→ **The problem**: List every line in the rows below that contains the word "demonstração", paying attention to upper and lower case.

┄┄┄┄┄┄

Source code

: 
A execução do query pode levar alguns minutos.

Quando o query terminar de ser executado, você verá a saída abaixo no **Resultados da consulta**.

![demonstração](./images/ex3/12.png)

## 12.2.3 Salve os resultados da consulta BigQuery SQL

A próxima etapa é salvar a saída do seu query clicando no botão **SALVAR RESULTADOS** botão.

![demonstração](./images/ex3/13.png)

┄┄┄┄┄┄

→ **Result of the task**:
![demonstração](./images/ex3/12.png)
![demonstração](./images/ex3/13.png)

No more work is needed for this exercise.